Die Nächte wurden in der Gobi sehr kalt und bei offener Jurte, keinem Feuer und unserem verwöhnten Kälteempfinden gerieten wir an unsere Grenzen. Nach vier Tagen holte uns Nymka ab, um in die Südgobi zufahren, wieder rumorte es in mir. Trotzdem schlug er vor, noch eine „Attraction“ zu besichtigen, die seiner Angabe nach nur 8 Kilometer entfernt sei. Aus den 8 Kilometern wurden 80 und die Straßen waren Feldwege mit tiefen Schlaglöchern. Wir brauchten für die Strecke hin- und zurück 5 Stunden. Mir ging es immer schlechter, so dass wir entschieden, für zwei Tage in ein „Hotel“ zuziehen, bevor wir in die Südgobi fahren und ich meine Erkrankung weiter verschleppe. Auch Patrick war mittlerweile angeschlagen und benötigte eine Pause. 

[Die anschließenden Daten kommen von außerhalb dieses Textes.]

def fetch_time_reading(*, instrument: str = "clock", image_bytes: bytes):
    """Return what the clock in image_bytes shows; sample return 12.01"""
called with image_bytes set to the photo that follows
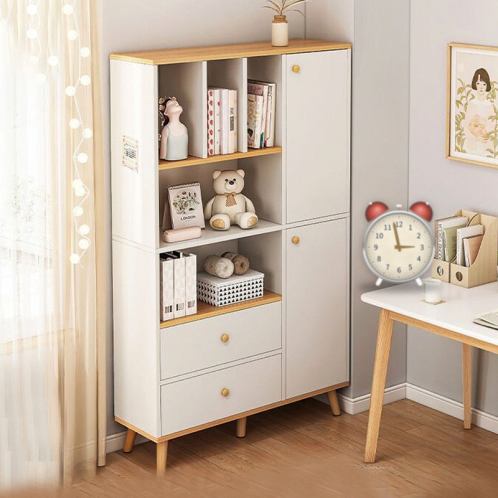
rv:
2.58
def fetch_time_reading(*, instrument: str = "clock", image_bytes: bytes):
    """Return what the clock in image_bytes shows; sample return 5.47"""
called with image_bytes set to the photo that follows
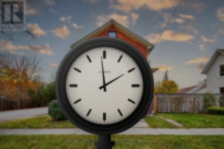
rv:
1.59
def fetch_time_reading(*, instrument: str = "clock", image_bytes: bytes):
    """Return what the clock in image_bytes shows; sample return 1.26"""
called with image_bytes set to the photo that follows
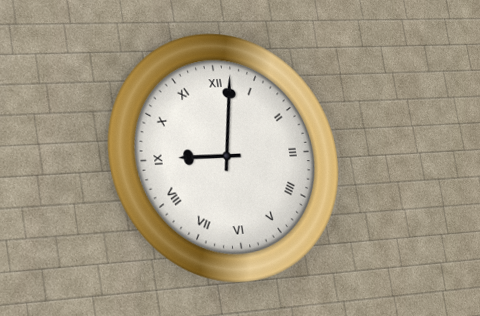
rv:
9.02
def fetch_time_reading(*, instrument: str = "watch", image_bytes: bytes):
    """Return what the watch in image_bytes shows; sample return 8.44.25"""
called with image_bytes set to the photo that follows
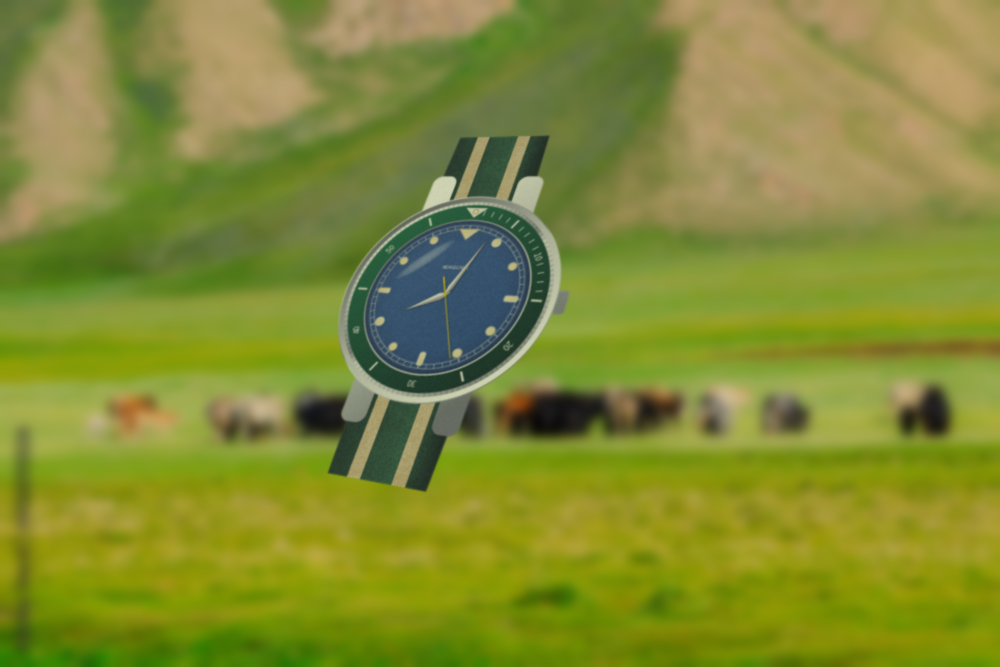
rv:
8.03.26
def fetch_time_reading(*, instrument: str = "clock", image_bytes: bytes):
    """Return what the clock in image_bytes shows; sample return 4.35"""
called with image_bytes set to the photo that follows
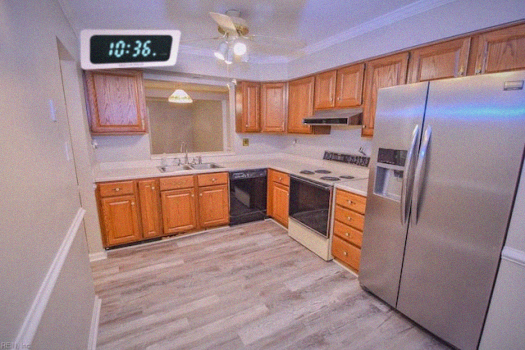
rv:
10.36
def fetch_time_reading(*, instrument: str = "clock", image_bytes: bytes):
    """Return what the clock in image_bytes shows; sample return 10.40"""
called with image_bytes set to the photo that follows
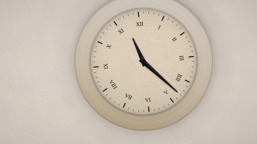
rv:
11.23
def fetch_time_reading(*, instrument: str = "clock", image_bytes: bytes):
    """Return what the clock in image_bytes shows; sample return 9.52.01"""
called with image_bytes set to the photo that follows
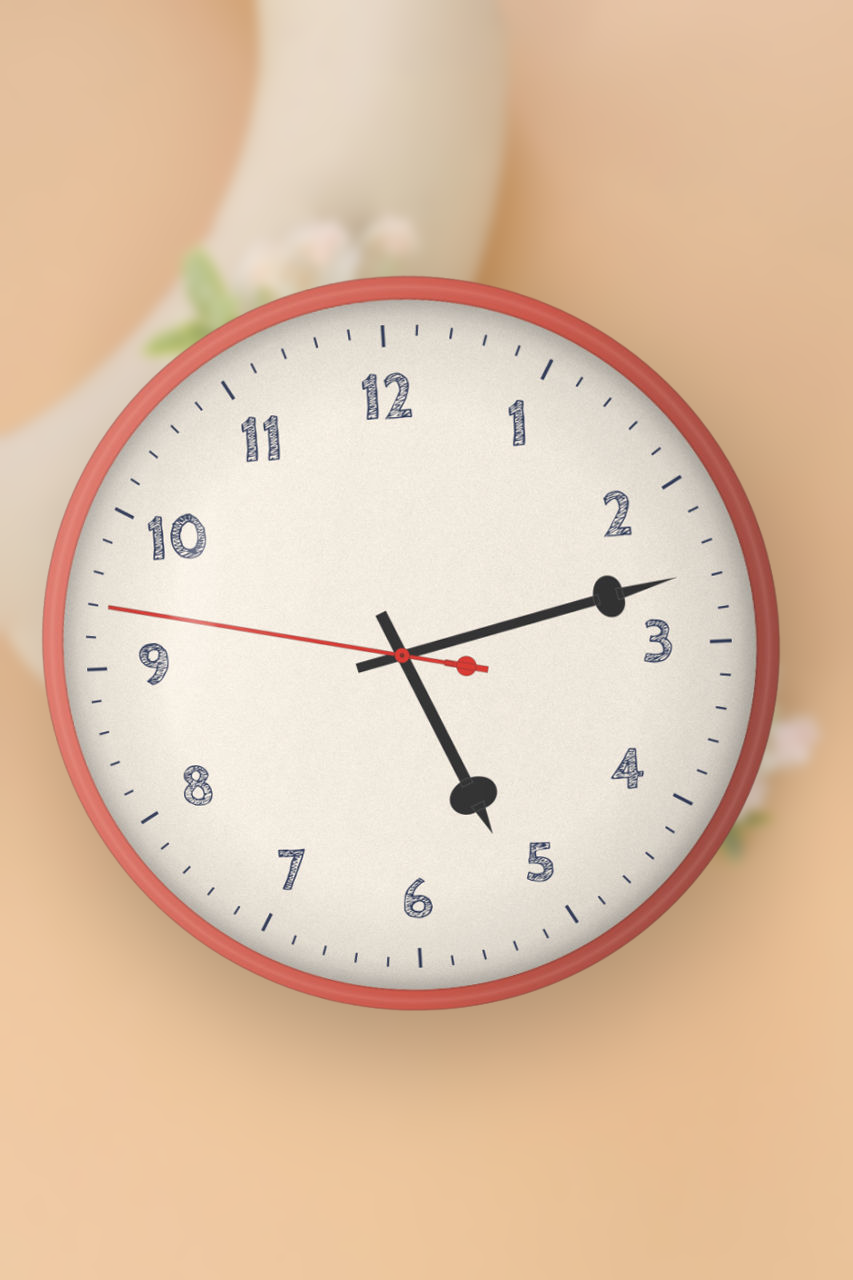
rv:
5.12.47
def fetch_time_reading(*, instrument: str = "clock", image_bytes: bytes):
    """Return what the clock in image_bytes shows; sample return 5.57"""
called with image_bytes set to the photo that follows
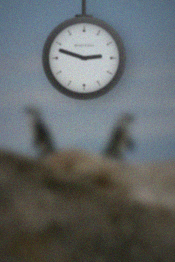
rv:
2.48
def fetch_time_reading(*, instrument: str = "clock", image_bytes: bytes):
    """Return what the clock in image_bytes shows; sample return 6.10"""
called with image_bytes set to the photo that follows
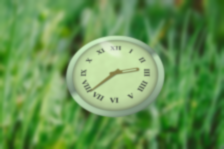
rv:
2.38
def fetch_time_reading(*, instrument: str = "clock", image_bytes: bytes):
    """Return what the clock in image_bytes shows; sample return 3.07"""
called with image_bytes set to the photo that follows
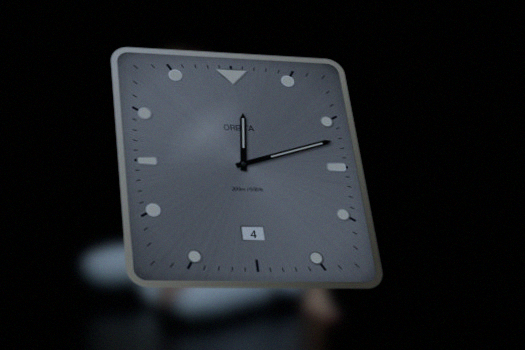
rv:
12.12
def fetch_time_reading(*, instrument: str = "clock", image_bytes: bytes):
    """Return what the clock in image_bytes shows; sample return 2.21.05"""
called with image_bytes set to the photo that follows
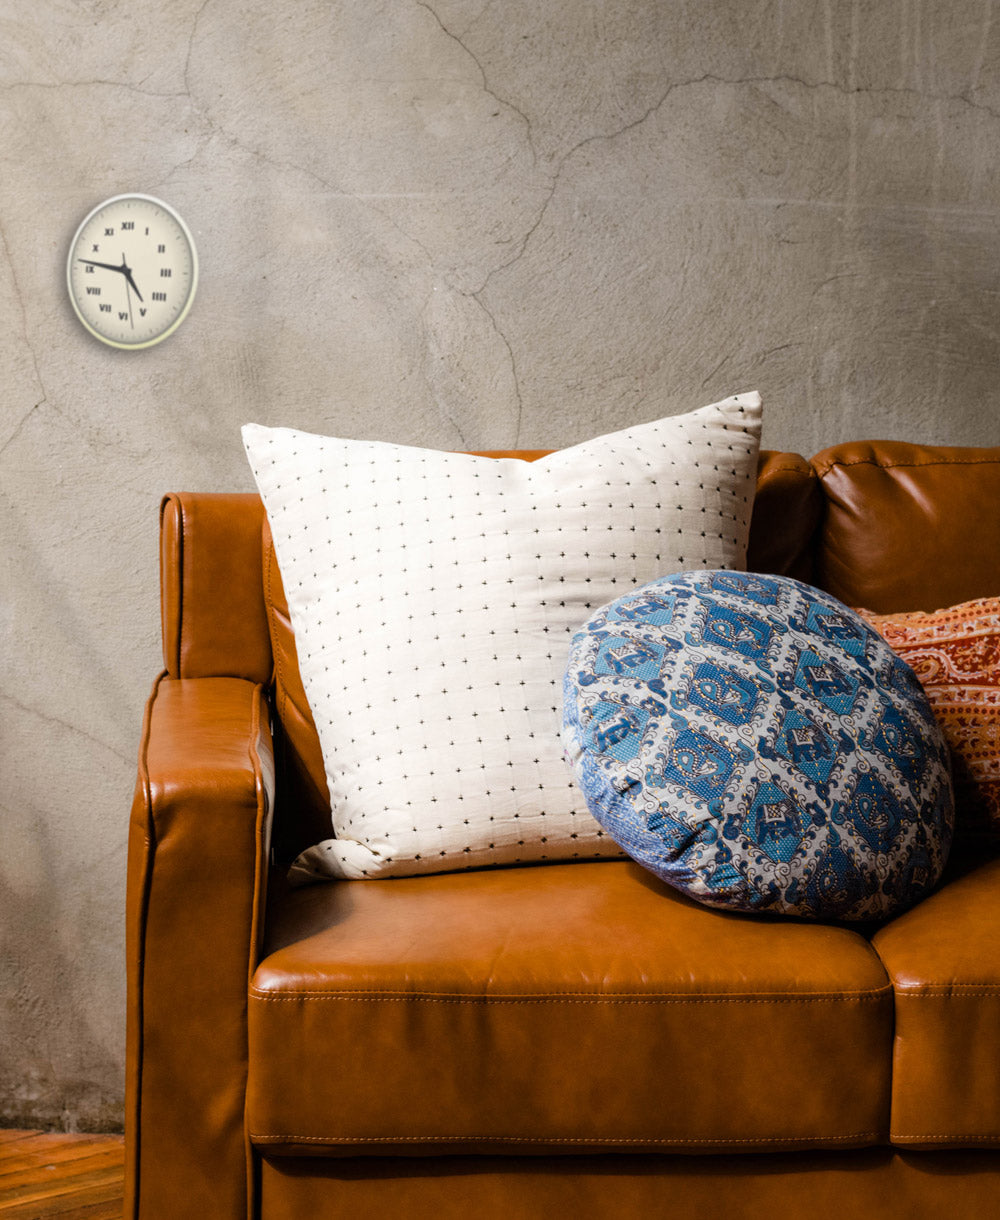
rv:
4.46.28
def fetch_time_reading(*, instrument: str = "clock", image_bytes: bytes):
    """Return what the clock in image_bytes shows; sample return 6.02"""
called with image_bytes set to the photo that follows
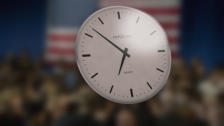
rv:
6.52
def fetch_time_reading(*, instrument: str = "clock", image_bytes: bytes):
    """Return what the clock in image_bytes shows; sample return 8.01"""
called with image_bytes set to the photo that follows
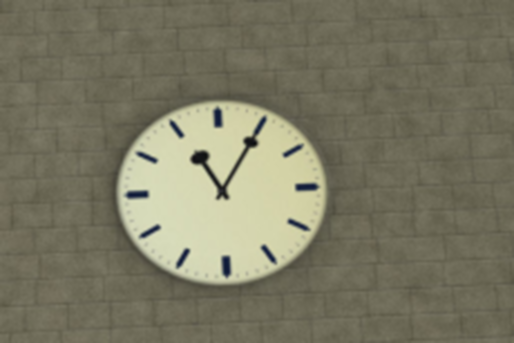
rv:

Frisch geduscht, gewärmt und gesund fuhren wir dann nach zwei Tagen in Nymkas Dorf. Dort wartete eine eigene, warme Jurte auf uns. Hier werden wir nun die nächsten eineinhalb Wochen bleiben und zu den High Mountains und den Sanddünen fahren. Außerdem warten Pferde auf uns, die gemolken werden müssen und Patrick soll Nymka bei der täglichen Arbeit eines Nomaden helfen. 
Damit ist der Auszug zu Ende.